Today, Infectious diseases such as respiratory illnesses, the common cold, sexually transmitted diseases, and skin infections continue to exert a substantial toll on the Nation’s health and healthcare resources. Between 1980 and 2014, more than 4 million people lost their lives to infectious diseases. Specifically, Lyme disease has increased steadily since 2010, food poisoning from salmonella has been on the rise since 1960, sexually transmitted infections like syphilis have increased since 2002, and hepatitis A, B, and C have all been on the rise since 2010. The U.S. has seen a significant drop in mortality caused by infectious diseases over the years; however, new and re-emerging infectious diseases have surfaced recently. The COVID-19 pandemic, for example, has affected minorities disproportionately since 2019. Out of the 880,000 Americans who lost their lives to the pandemic, more than 750,000 were from minority groups across the country. Minorities in the U.S., especially those living in economic poverty, rural areas, and healthcare workers, are all more at risk for infections.

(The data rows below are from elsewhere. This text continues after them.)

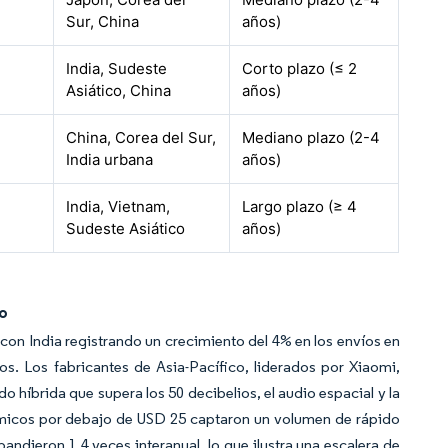
Sur, China
años)
India, Sudeste
Corto plazo (≤ 2
Asiático, China
años)
China, Corea del Sur,
Mediano plazo (2-4
India urbana
años)
India, Vietnam,
Largo plazo (≥ 4
Sudeste Asiático
años)
ro
 con India registrando un crecimiento del 4% en los envíos en
vos. Los fabricantes de Asia-Pacífico, liderados por Xiaomi,
o híbrida que supera los 50 decibelios, el audio espacial y la
nómicos por debajo de USD 25 captaron un volumen de rápido
ieron 1,4 veces interanual, lo que ilustra una escalera de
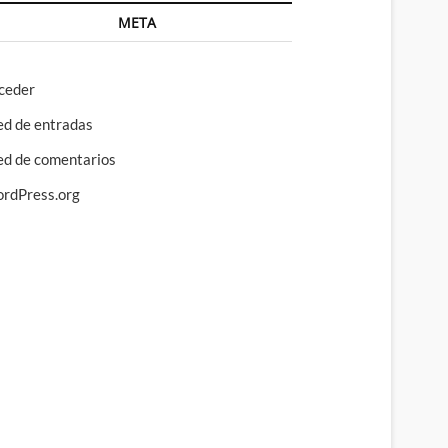
META
ceder
ed de entradas
ed de comentarios
rdPress.org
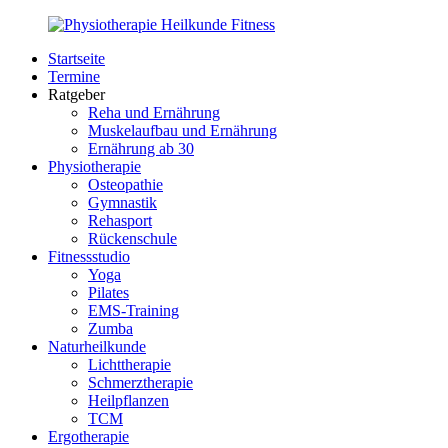
Zurück
zum
Startseite
Inhalt
PhysioMed-
Gesundheit
Termine
Fit.de
für
Ratgeber
Körper
Reha und Ernährung
und
Muskelaufbau und Ernährung
Geist
Ernährung ab 30
Physiotherapie
Osteopathie
Gymnastik
Rehasport
Rückenschule
Fitnessstudio
Yoga
Pilates
EMS-Training
Zumba
Naturheilkunde
Lichttherapie
Schmerztherapie
Heilpflanzen
TCM
Ergotherapie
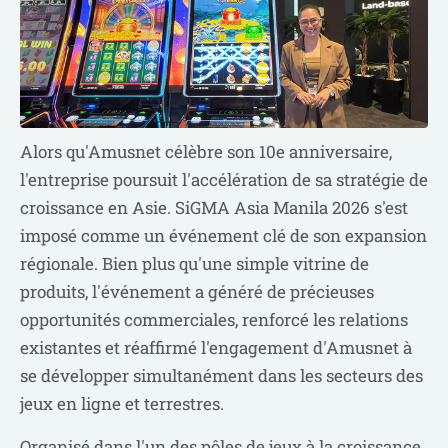
Alors qu'Amusnet célèbre son 10e anniversaire,
l'entreprise poursuit l'accélération de sa stratégie de
croissance en Asie. SiGMA Asia Manila 2026 s'est
imposé comme un événement clé de son expansion
régionale. Bien plus qu'une simple vitrine de
produits, l'événement a généré de précieuses
opportunités commerciales, renforcé les relations
existantes et réaffirmé l'engagement d'Amusnet à
se développer simultanément dans les secteurs des
jeux en ligne et terrestres.
Organisé dans l'un des pôles de jeux à la croissance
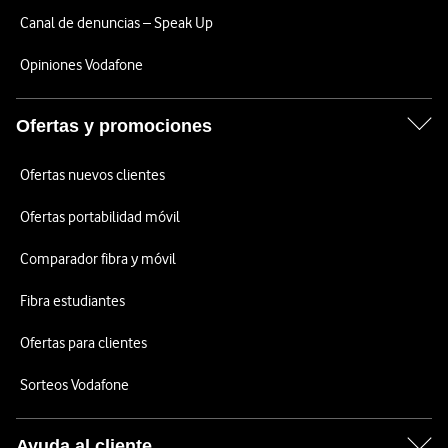
Canal de denuncias – Speak Up
Opiniones Vodafone
Ofertas y promociones
Ofertas nuevos clientes
Ofertas portabilidad móvil
Comparador fibra y móvil
Fibra estudiantes
Ofertas para clientes
Sorteos Vodafone
Ayuda al cliente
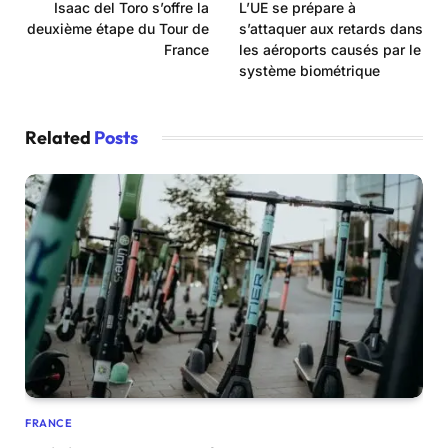
Isaac del Toro s’offre la
L’UE se prépare à
deuxième étape du Tour de
s’attaquer aux retards dans
France
les aéroports causés par le
système biométrique
Related
Posts
FRANCE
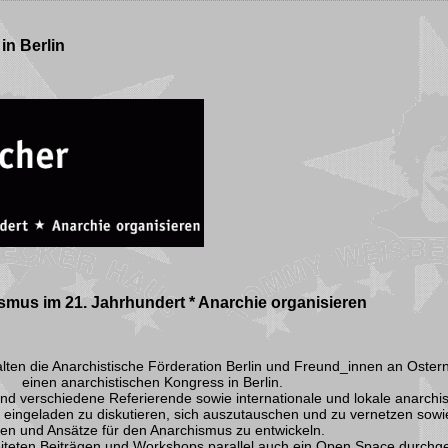
in Berlin
smus im 21. Jahrhundert * Anarchie organisieren
lten die Anarchistische Förderation Berlin und Freund_innen an Oster
einen anarchistischen Kongress in Berlin.
nd verschiedene Referierende sowie internationale und lokale anarchis
eingeladen zu diskutieren, sich auszutauschen und zu vernetzen sow
en und Ansätze für den Anarchismus zu entwickeln.
teten Beiträgen und Workshops parallel auch ein Open Space durchge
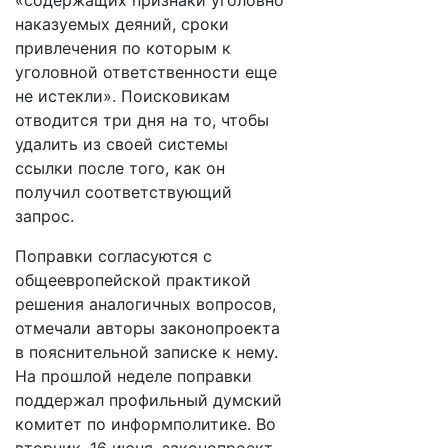
«содержащих признаки уголовно
наказуемых деяний, сроки
привлечения по которым к
уголовной ответственности еще
не истекли». Поисковикам
отводится три дня на то, чтобы
удалить из своей системы
ссылки после того, как он
получил соответствующий
запрос.
Поправки согласуются с
общеевропейской практикой
решения аналогичных вопросов,
отмечали авторы законопроекта
в пояснительной записке к нему.
На прошлой неделе поправки
поддержал профильный думский
комитет по информполитике. Во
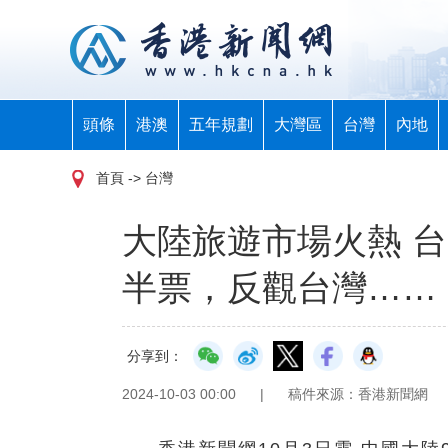
頭條
港澳
五年規劃
大灣區
台灣
內地
首頁
-> 台灣
大陸旅遊市場火熱 
半票，反觀台灣……
分享到：
2024-10-03 00:00
|
稿件來源：香港新聞網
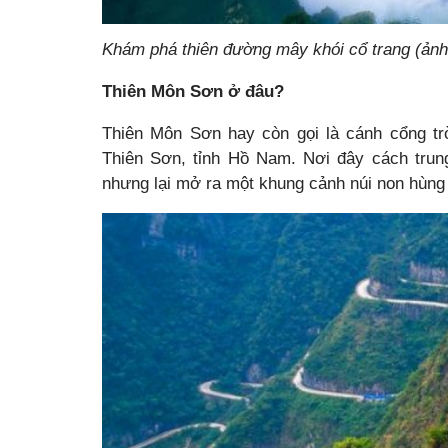
Khám phá thiên đường mây khói cổ trang (ảnh
Thiên Môn Sơn ở đâu?
Thiên Môn Sơn hay còn gọi là cánh cổng tr
Thiên Sơn, tỉnh Hồ Nam. Nơi đây cách trun
nhưng lại mở ra một khung cảnh núi non hùng 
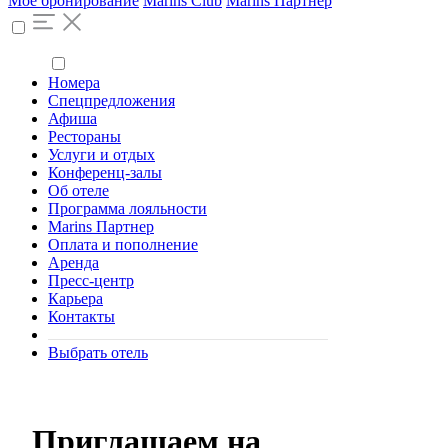
Моё бронирование
Marins Club
Marins Партнер
Номера
Спецпредложения
Афиша
Рестораны
Услуги и отдых
Конференц-залы
Об отеле
Программа лояльности
Marins Партнер
Оплата и пополнение
Аренда
Пресс-центр
Карьера
Контакты
Выбрать отель
Приглашаем на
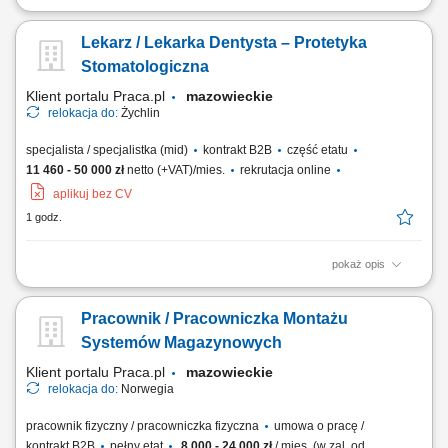
Zakres obowiązków: Budowanie i utrzymywanie długofalowych relacji z
klientami. Aktywne pozyskiwanie nowych partnerów biznesowych.
Lekarz / Lekarka Dentysta – Protetyka
Prezentowanie oferty handlowej oraz wsparcie klientów w doborze
produktów. Organizowanie i prowadzenie szkoleń produktowych.
Stomatologiczna
Monitorowanie dystrybucji asortymentu...
Klient portalu Praca.pl
mazowieckie
relokacja do:
Żychlin
specjalista / specjalistka (mid)
kontrakt B2B
część etatu
11 460 - 50 000 zł
netto (+VAT)/mies.
rekrutacja online
aplikuj bez CV
1 godz.
pokaż opis
Udzielanie świadczeń z zakresu protetyki stomatologicznej zgodnie z
obowiązującymi standardami. Prowadzenie konsultacji oraz
Pracownik / Pracowniczka Montażu
planowanie leczenia protetycznego pacjentów. Realizacja świadczeń
finansowanych przez NFZ oraz usług komercyjnych. Prowadzenie
Systemów Magazynowych
dokumentacji medycznej zgodnie z...
Klient portalu Praca.pl
mazowieckie
relokacja do:
Norwegia
pracownik fizyczny / pracowniczka fizyczna
umowa o pracę /
kontrakt B2B
pełny etat
8 000 - 24 000 zł
/ mies. (w zal. od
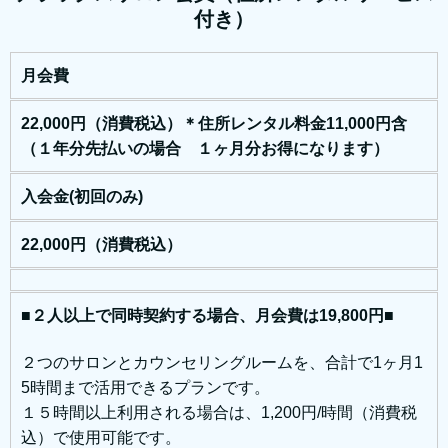
付き）
月会費
22,000円（消費税込）＊住所レンタル料金11,000円含
（１年分先払いの場合 １ヶ月分お得になります）
入会金(初回のみ)
22,000円（消費税込）
■２人以上で同時契約する場合、月会費は19,800円■
２つのサロンとカウンセリングルームを、合計で1ヶ月1
5時間まで活用できるプランです。
１５時間以上利用される場合は、1,200円/時間（消費税
込）で使用可能です。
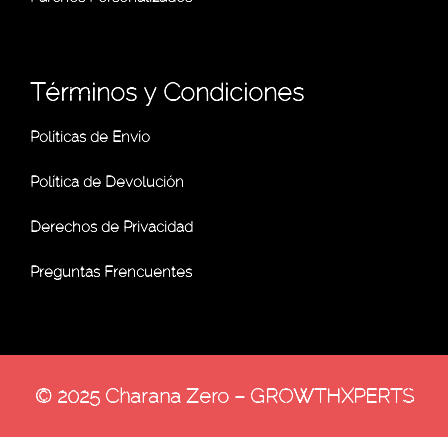
Términos y Condiciones
Políticas de Envío
Política de Devolución
Derechos de Privacidad
Preguntas Frencuentes
© 2025 Charana Zero – GROWTHXPERTS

Barriers related to healthcare access, cultural and linguistic exclusion, physical inaccessibility, inequities in the distribution of public health services, and inadequate health education and health literacy contribute to increased cases of infectious diseases in the U.S. Individuals more at risk for infectious diseases are children (under 18), expectant mothers, healthcare workers, those living in areas with high exposure to pathogens, and those living with suppressed immune systems. Recent emerging infectious diseases include HIV, dengue fever, SARS, Zika virus, whooping cough, and COVID-19. Climate change, changing land-use patterns, and rapid urbanization has caused a drastic increase in the emergence of diseases, allowing infectious diseases to thrive in our communities.
Strategies to decrease infectious disease include increasing equitable healthcare and vaccine access. Reversing the burden of infectious diseases calls for safe sex practices, vaccinations, proper building ventilation, wearing masks, washing hands well, proper food safety and regulation, and community-based infectious diseases prevention programs.